HARD CONSTRAINT: Output the plan directly — no preamble, no transition sentences. Start immediately with the plan heading.
HARD CONSTRAINT: Keep code minimal. Plans should describe what to change and where, not provide ready-to-paste implementations. Use short pseudo-code or 2–3 line snippets only when the approach would be ambiguous without them. Save full code for the implementation phase.
Simple Format
# [Brief Title]
## What's Changing
[1–2 sentence description]
## Changes
- `path/to/file.js` (line ~45) — [what changes]

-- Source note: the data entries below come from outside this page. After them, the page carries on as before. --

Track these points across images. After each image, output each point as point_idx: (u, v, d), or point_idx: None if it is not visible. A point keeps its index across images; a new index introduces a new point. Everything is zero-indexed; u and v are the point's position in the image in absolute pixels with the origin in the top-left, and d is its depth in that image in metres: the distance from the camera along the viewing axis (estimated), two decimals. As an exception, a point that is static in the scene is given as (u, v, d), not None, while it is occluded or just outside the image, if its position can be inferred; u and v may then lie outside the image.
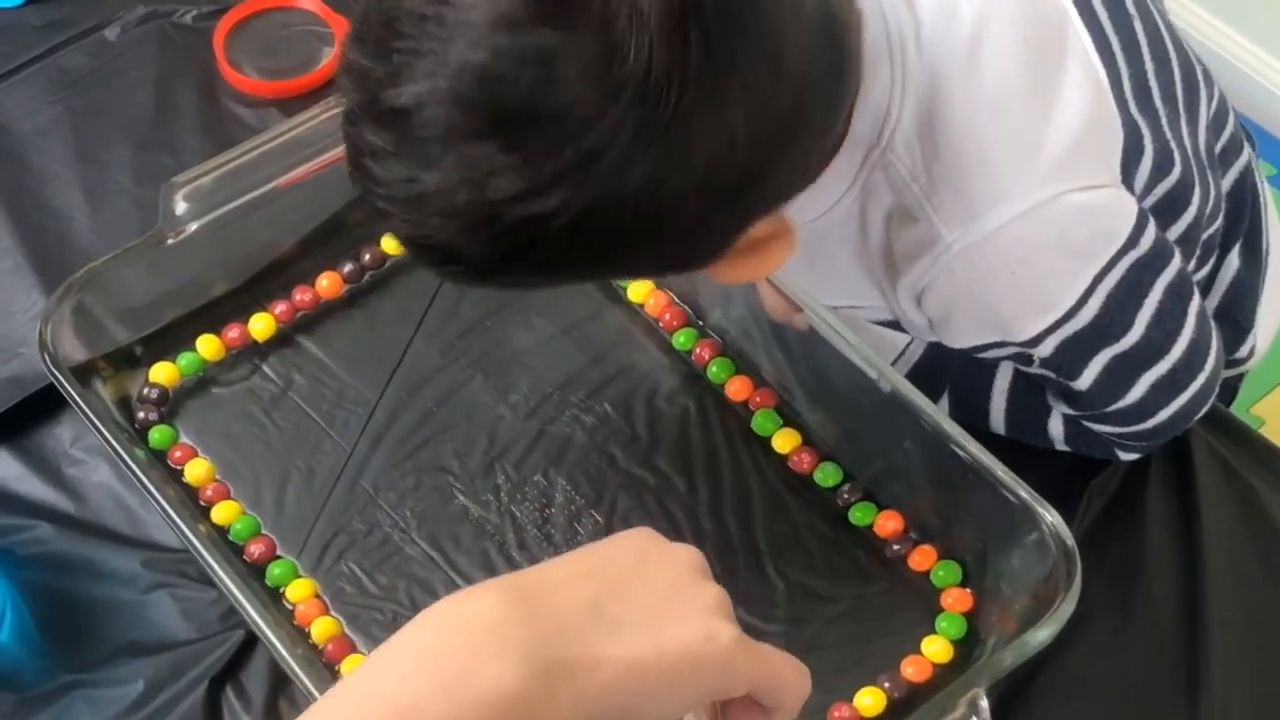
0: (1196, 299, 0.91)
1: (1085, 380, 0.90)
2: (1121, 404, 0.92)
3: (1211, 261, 1.03)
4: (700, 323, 1.03)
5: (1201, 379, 0.93)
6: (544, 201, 0.69)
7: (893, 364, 0.99)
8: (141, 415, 0.98)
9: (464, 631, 0.59)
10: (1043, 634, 0.84)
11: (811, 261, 0.93)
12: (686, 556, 0.66)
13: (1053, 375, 0.91)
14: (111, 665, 0.90)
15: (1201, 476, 0.99)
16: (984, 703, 0.82)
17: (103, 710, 0.89)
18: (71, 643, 0.91)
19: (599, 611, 0.61)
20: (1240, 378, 1.11)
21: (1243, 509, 0.99)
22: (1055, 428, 0.98)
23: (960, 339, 0.91)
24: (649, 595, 0.62)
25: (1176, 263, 0.89)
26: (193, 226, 0.98)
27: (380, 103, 0.69)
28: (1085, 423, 0.96)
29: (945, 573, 0.92)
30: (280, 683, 0.90)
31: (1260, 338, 1.08)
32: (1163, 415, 0.93)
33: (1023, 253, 0.84)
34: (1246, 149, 1.04)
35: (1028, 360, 0.91)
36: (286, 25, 1.22)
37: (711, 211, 0.73)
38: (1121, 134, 0.87)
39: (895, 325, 0.97)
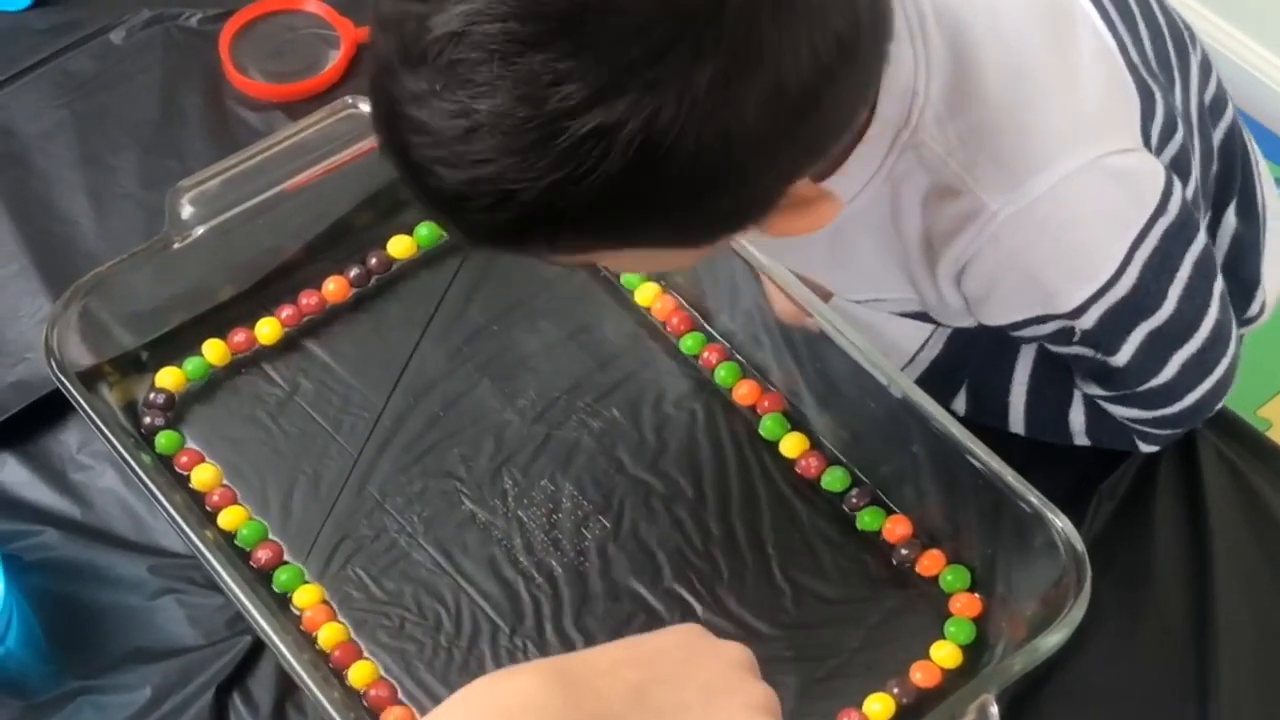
0: (1220, 281, 0.92)
1: (1123, 356, 0.90)
2: (1154, 383, 0.92)
3: (1206, 219, 1.04)
4: (708, 327, 1.02)
5: (1225, 364, 0.94)
6: (610, 109, 0.65)
7: (904, 367, 0.98)
8: (148, 420, 0.97)
9: (501, 712, 0.58)
10: (1053, 639, 0.83)
11: (834, 254, 0.92)
12: (736, 654, 0.66)
13: (1090, 352, 0.91)
14: (118, 671, 0.90)
15: (1209, 480, 0.99)
16: (994, 709, 0.82)
17: (109, 716, 0.88)
18: (78, 649, 0.91)
19: (642, 700, 0.60)
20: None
21: (1251, 512, 0.98)
22: (1076, 419, 0.98)
23: (1001, 315, 0.90)
24: (694, 689, 0.62)
25: (1202, 237, 0.90)
26: (199, 231, 0.98)
27: (421, 40, 0.67)
28: (1113, 407, 0.96)
29: (954, 578, 0.92)
30: (287, 689, 0.89)
31: (1269, 293, 1.08)
32: (1189, 399, 0.93)
33: (1066, 217, 0.85)
34: (1230, 106, 1.05)
35: (1067, 336, 0.90)
36: (292, 28, 1.22)
37: (773, 136, 0.70)
38: (1138, 98, 0.88)
39: (919, 317, 0.96)
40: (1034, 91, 0.84)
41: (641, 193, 0.68)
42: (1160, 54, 0.94)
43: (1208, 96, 1.02)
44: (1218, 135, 1.04)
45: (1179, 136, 0.93)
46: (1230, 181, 1.06)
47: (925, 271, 0.90)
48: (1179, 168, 0.93)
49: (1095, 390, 0.96)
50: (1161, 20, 0.96)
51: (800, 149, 0.72)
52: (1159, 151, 0.91)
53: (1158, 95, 0.90)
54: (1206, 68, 1.02)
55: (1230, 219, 1.06)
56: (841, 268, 0.95)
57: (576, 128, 0.65)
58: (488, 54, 0.66)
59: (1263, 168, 1.10)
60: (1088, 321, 0.88)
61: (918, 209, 0.88)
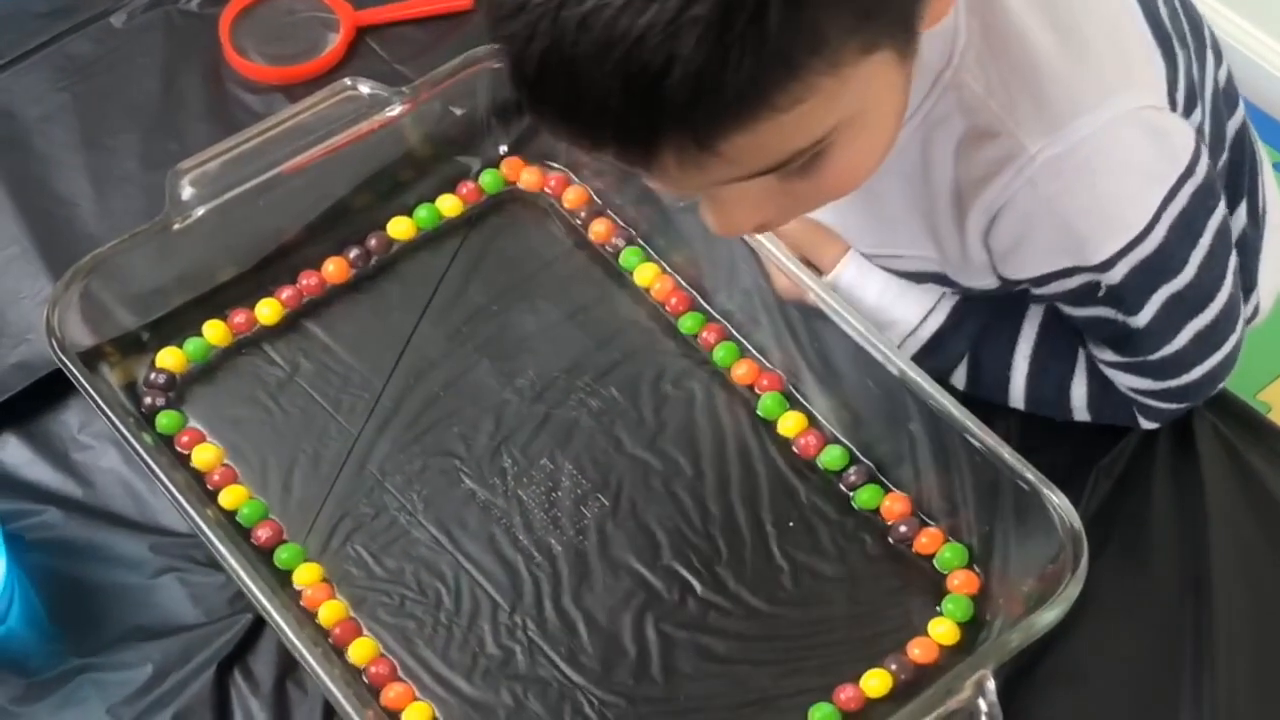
0: (1234, 256, 0.92)
1: (1144, 317, 0.90)
2: (1167, 350, 0.92)
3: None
4: (706, 307, 1.03)
5: (1233, 340, 0.94)
6: None
7: (904, 340, 0.98)
8: (148, 400, 0.98)
9: None
10: (1050, 615, 0.84)
11: (860, 201, 0.92)
12: None
13: (1111, 313, 0.91)
14: (120, 649, 0.90)
15: (1206, 458, 0.99)
16: (990, 684, 0.82)
17: (111, 694, 0.89)
18: (80, 627, 0.91)
19: None
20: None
21: (1247, 490, 0.99)
22: (1078, 393, 0.98)
23: (1029, 267, 0.90)
24: None
25: (1222, 208, 0.91)
26: (199, 212, 0.99)
27: None
28: (1122, 376, 0.96)
29: (951, 555, 0.92)
30: (288, 666, 0.90)
31: (1263, 297, 1.09)
32: (1197, 371, 0.94)
33: (1103, 165, 0.85)
34: (1241, 105, 1.05)
35: (1091, 292, 0.90)
36: (291, 11, 1.22)
37: None
38: (1164, 64, 0.88)
39: (931, 279, 0.96)
40: (1075, 39, 0.85)
41: None
42: (1179, 33, 0.94)
43: (1221, 79, 1.02)
44: (1231, 126, 1.04)
45: (1198, 112, 0.94)
46: (1240, 180, 1.06)
47: (952, 225, 0.90)
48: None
49: (1109, 356, 0.96)
50: (1178, 2, 0.96)
51: None
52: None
53: (1180, 64, 0.91)
54: (1218, 55, 1.03)
55: (1241, 218, 1.06)
56: (866, 217, 0.95)
57: None
58: None
59: (1267, 169, 1.10)
60: (1115, 276, 0.88)
61: (950, 159, 0.88)
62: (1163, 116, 0.87)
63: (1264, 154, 1.10)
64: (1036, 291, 0.93)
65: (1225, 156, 1.03)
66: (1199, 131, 0.93)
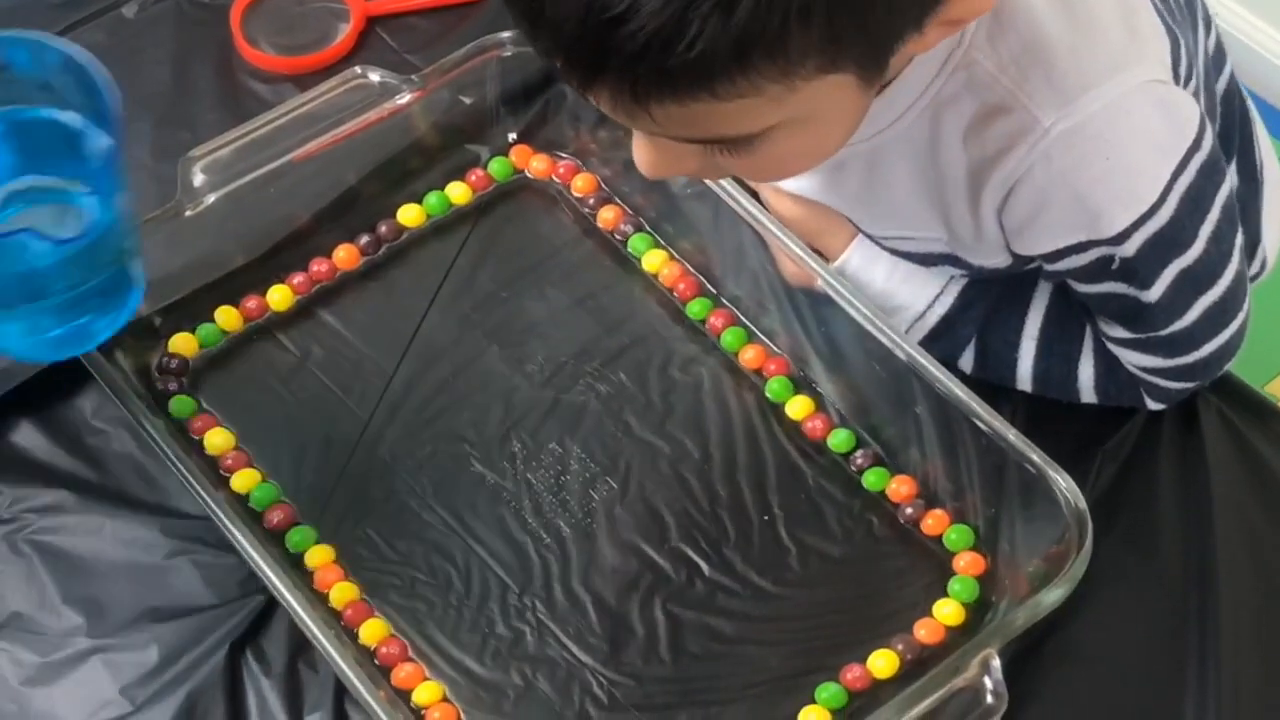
0: (1241, 235, 0.93)
1: (1156, 291, 0.91)
2: (1178, 326, 0.93)
3: None
4: (714, 292, 1.03)
5: (1240, 317, 0.95)
6: None
7: (912, 324, 0.99)
8: (161, 385, 0.99)
9: None
10: (1055, 594, 0.85)
11: (869, 183, 0.93)
12: None
13: (1124, 287, 0.92)
14: (132, 630, 0.91)
15: (1211, 441, 0.99)
16: (996, 662, 0.83)
17: (124, 674, 0.89)
18: (93, 608, 0.92)
19: None
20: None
21: (1252, 473, 0.99)
22: (1085, 373, 0.98)
23: (1042, 242, 0.91)
24: None
25: (1228, 183, 0.91)
26: (211, 199, 1.00)
27: None
28: (1132, 353, 0.96)
29: (958, 537, 0.93)
30: (300, 647, 0.90)
31: (1269, 252, 1.10)
32: (1206, 349, 0.95)
33: (1117, 137, 0.86)
34: (1229, 62, 1.07)
35: (1104, 266, 0.91)
36: (301, 2, 1.22)
37: None
38: (1168, 39, 0.89)
39: (942, 261, 0.97)
40: (1083, 14, 0.86)
41: None
42: (1177, 6, 0.95)
43: (1210, 46, 1.04)
44: (1219, 88, 1.05)
45: (1194, 83, 0.95)
46: (1230, 138, 1.07)
47: (964, 203, 0.91)
48: None
49: (1119, 332, 0.96)
50: None
51: None
52: None
53: (1180, 38, 0.91)
54: (1208, 21, 1.04)
55: (1231, 177, 1.07)
56: (875, 199, 0.96)
57: None
58: None
59: (1260, 127, 1.11)
60: (1129, 249, 0.89)
61: (959, 141, 0.89)
62: (1170, 90, 0.88)
63: (1254, 110, 1.11)
64: (1049, 268, 0.94)
65: (1219, 121, 1.04)
66: (1196, 96, 0.94)
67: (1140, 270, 0.91)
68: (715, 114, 0.74)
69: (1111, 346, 0.97)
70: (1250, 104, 1.10)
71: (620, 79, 0.72)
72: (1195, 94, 0.95)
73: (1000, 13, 0.85)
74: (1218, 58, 1.05)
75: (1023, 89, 0.86)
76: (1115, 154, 0.87)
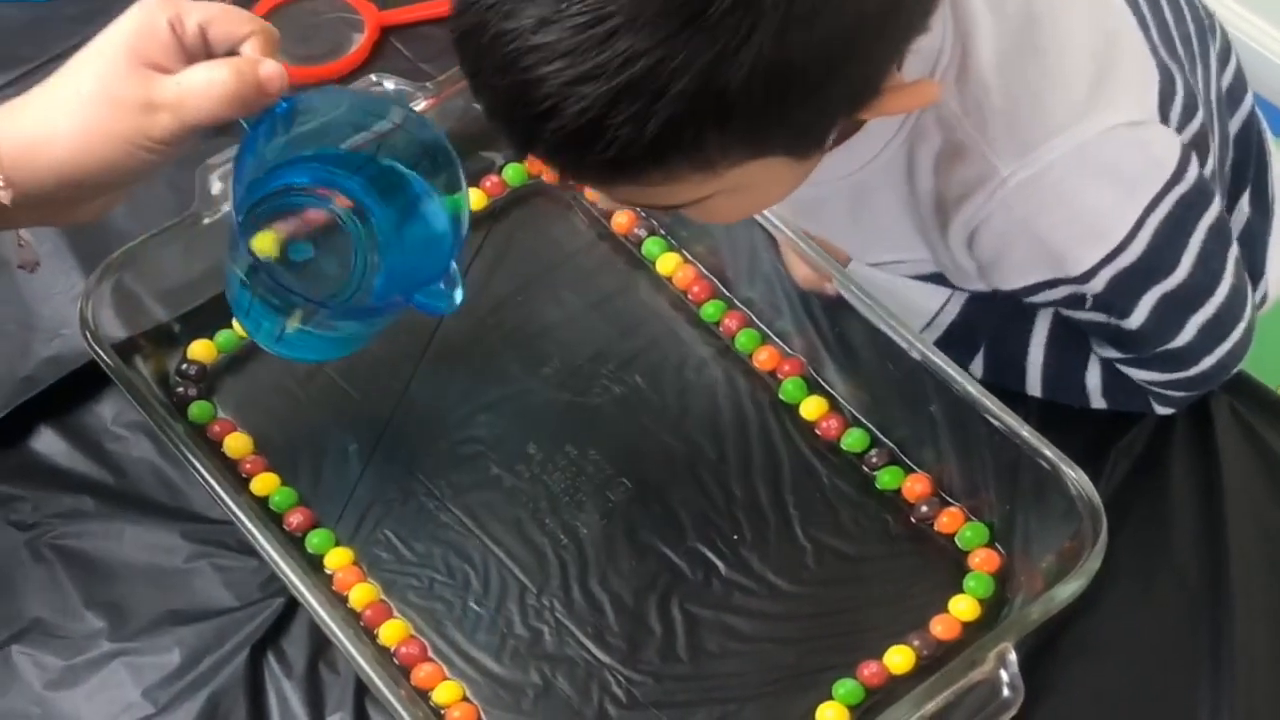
0: (1235, 247, 0.93)
1: (1136, 319, 0.91)
2: (1171, 345, 0.93)
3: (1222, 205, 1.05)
4: (727, 294, 1.04)
5: (1242, 327, 0.95)
6: None
7: (922, 330, 1.00)
8: (180, 391, 0.99)
9: None
10: (1070, 588, 0.85)
11: (855, 216, 0.94)
12: None
13: (1104, 317, 0.92)
14: (154, 634, 0.92)
15: (1224, 438, 1.00)
16: (1012, 656, 0.83)
17: (146, 677, 0.90)
18: (114, 612, 0.93)
19: None
20: (1250, 330, 1.12)
21: (1265, 469, 1.00)
22: (1093, 380, 0.99)
23: (1012, 279, 0.92)
24: None
25: (1217, 205, 0.91)
26: (228, 207, 1.00)
27: None
28: (1131, 370, 0.97)
29: (972, 534, 0.93)
30: (320, 648, 0.91)
31: (1271, 284, 1.10)
32: (1207, 362, 0.95)
33: (1077, 184, 0.86)
34: (1248, 96, 1.06)
35: (1079, 301, 0.92)
36: (316, 13, 1.24)
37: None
38: (1158, 75, 0.89)
39: (937, 279, 0.98)
40: (1051, 59, 0.86)
41: (789, 68, 0.68)
42: (1183, 36, 0.95)
43: (1225, 83, 1.03)
44: (1235, 123, 1.05)
45: (1199, 118, 0.94)
46: (1245, 170, 1.07)
47: (938, 233, 0.92)
48: (1198, 149, 0.94)
49: (1112, 354, 0.97)
50: (1184, 3, 0.97)
51: (913, 11, 0.74)
52: (1180, 129, 0.92)
53: (1178, 77, 0.91)
54: (1225, 55, 1.04)
55: (1244, 207, 1.07)
56: (861, 229, 0.96)
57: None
58: None
59: (1277, 159, 1.11)
60: (1098, 285, 0.90)
61: (930, 170, 0.89)
62: (1144, 130, 0.88)
63: (1271, 142, 1.11)
64: (1026, 300, 0.94)
65: (1231, 155, 1.04)
66: (1201, 131, 0.94)
67: (1115, 302, 0.91)
68: (642, 192, 0.76)
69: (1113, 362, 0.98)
70: (1268, 134, 1.10)
71: (548, 157, 0.75)
72: (1202, 129, 0.95)
73: (969, 55, 0.85)
74: (1234, 91, 1.05)
75: (984, 135, 0.86)
76: (1076, 200, 0.87)
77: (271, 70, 0.79)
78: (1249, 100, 1.07)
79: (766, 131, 0.72)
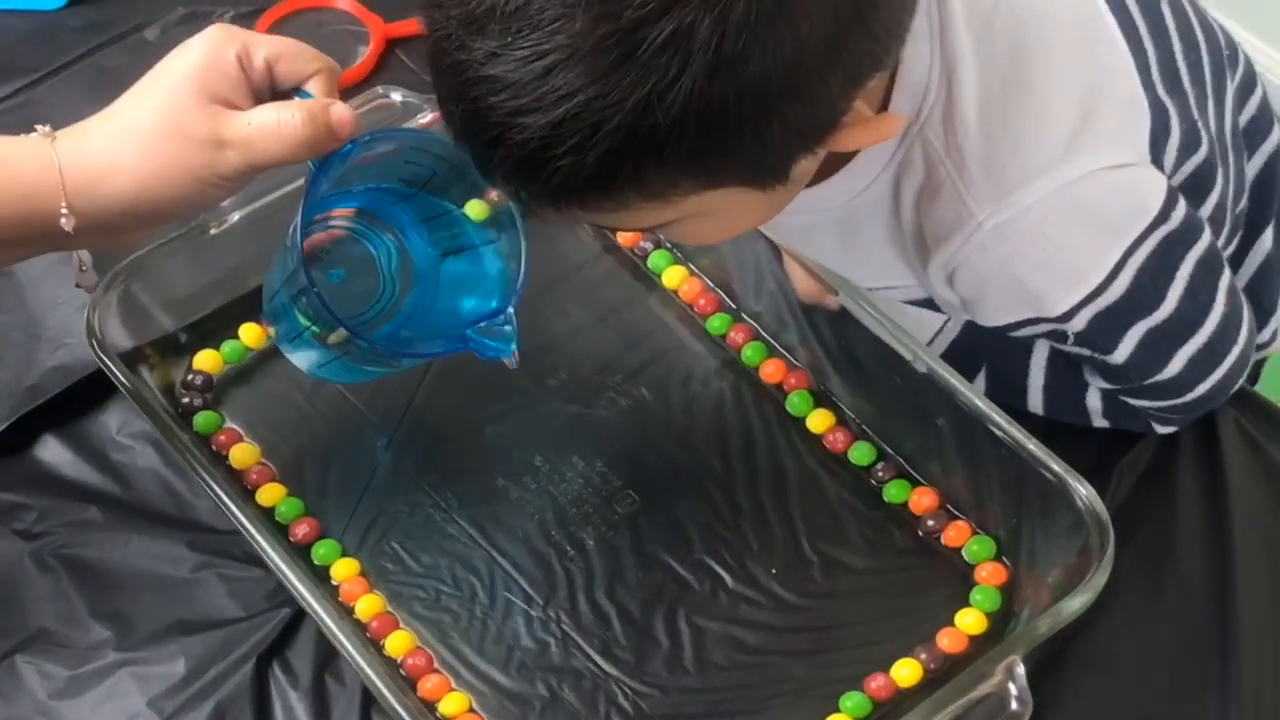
0: (1227, 274, 0.93)
1: (1121, 354, 0.91)
2: (1160, 377, 0.93)
3: (1237, 240, 1.05)
4: (734, 307, 1.04)
5: (1236, 352, 0.95)
6: (683, 10, 0.67)
7: (928, 344, 1.00)
8: (186, 401, 0.99)
9: None
10: (1077, 602, 0.85)
11: (845, 245, 0.94)
12: None
13: (1088, 352, 0.93)
14: (160, 644, 0.92)
15: (1230, 454, 1.00)
16: (1020, 669, 0.83)
17: (151, 687, 0.90)
18: (120, 622, 0.92)
19: None
20: (1262, 362, 1.13)
21: (1271, 486, 1.00)
22: (1093, 401, 0.99)
23: (993, 318, 0.92)
24: None
25: (1207, 237, 0.90)
26: (234, 217, 1.00)
27: None
28: (1124, 398, 0.97)
29: (979, 548, 0.93)
30: (326, 659, 0.91)
31: None
32: (1201, 389, 0.95)
33: (1054, 228, 0.86)
34: (1276, 129, 1.05)
35: (1062, 337, 0.92)
36: (322, 24, 1.24)
37: (837, 34, 0.71)
38: (1149, 115, 0.89)
39: (930, 305, 0.98)
40: (1036, 102, 0.86)
41: (723, 106, 0.69)
42: (1193, 67, 0.94)
43: (1244, 118, 1.03)
44: (1258, 159, 1.04)
45: (1202, 153, 0.94)
46: (1268, 203, 1.06)
47: (920, 267, 0.92)
48: (1199, 185, 0.94)
49: (1103, 384, 0.98)
50: (1200, 34, 0.96)
51: (862, 52, 0.73)
52: (1176, 167, 0.92)
53: (1173, 114, 0.90)
54: (1247, 89, 1.03)
55: (1266, 242, 1.07)
56: (852, 258, 0.96)
57: (654, 35, 0.67)
58: None
59: None
60: (1078, 324, 0.90)
61: (912, 205, 0.90)
62: (1126, 173, 0.87)
63: None
64: (1011, 335, 0.94)
65: (1247, 190, 1.03)
66: (1206, 165, 0.94)
67: (1098, 339, 0.91)
68: (598, 217, 0.78)
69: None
70: None
71: (503, 183, 0.77)
72: (1207, 163, 0.94)
73: (954, 93, 0.85)
74: (1255, 128, 1.04)
75: (961, 178, 0.86)
76: (1053, 244, 0.86)
77: (344, 115, 0.80)
78: (1276, 133, 1.05)
79: (707, 165, 0.73)
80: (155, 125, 0.78)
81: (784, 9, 0.68)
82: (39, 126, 0.79)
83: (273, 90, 0.81)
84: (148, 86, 0.80)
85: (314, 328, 0.87)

- `path/to/test.js` — [add test for...]
## Notes
- [Key consideration or edge case]
Medium Format
# [Title]
## Overview
[Problem and solution summary]
## Changes
1. **[Step description]** — [purpose]
- `file1.js` (line ~N) — [what changes]
- `file2.js` — Create — [what to add]
2. **[Step description]** — [purpose]
- `file3.js` — [what changes]
## Testing
[What to test and how]
## Edge Cases
[Scenarios to handle]
Complex Format
Use the template in references/complex-plan-template.md.
Plan Quality Checklist
Simple: Change is clearly located. Key considerations noted. Concise — don't over-explain obvious steps.
Medium: Logical change sequence. Each step lists the files it touches. Testing approach defined. Edge cases and dependencies noted.
Complex: Problem statement and objectives clear. Architectural overview provided. Each phase lists steps with their files inline. Implementation sequence is logical. Dependencies, config, and environment changes identified. Testing strategy defined. Edge cases and error handling addressed. Trade-offs and risks discussed.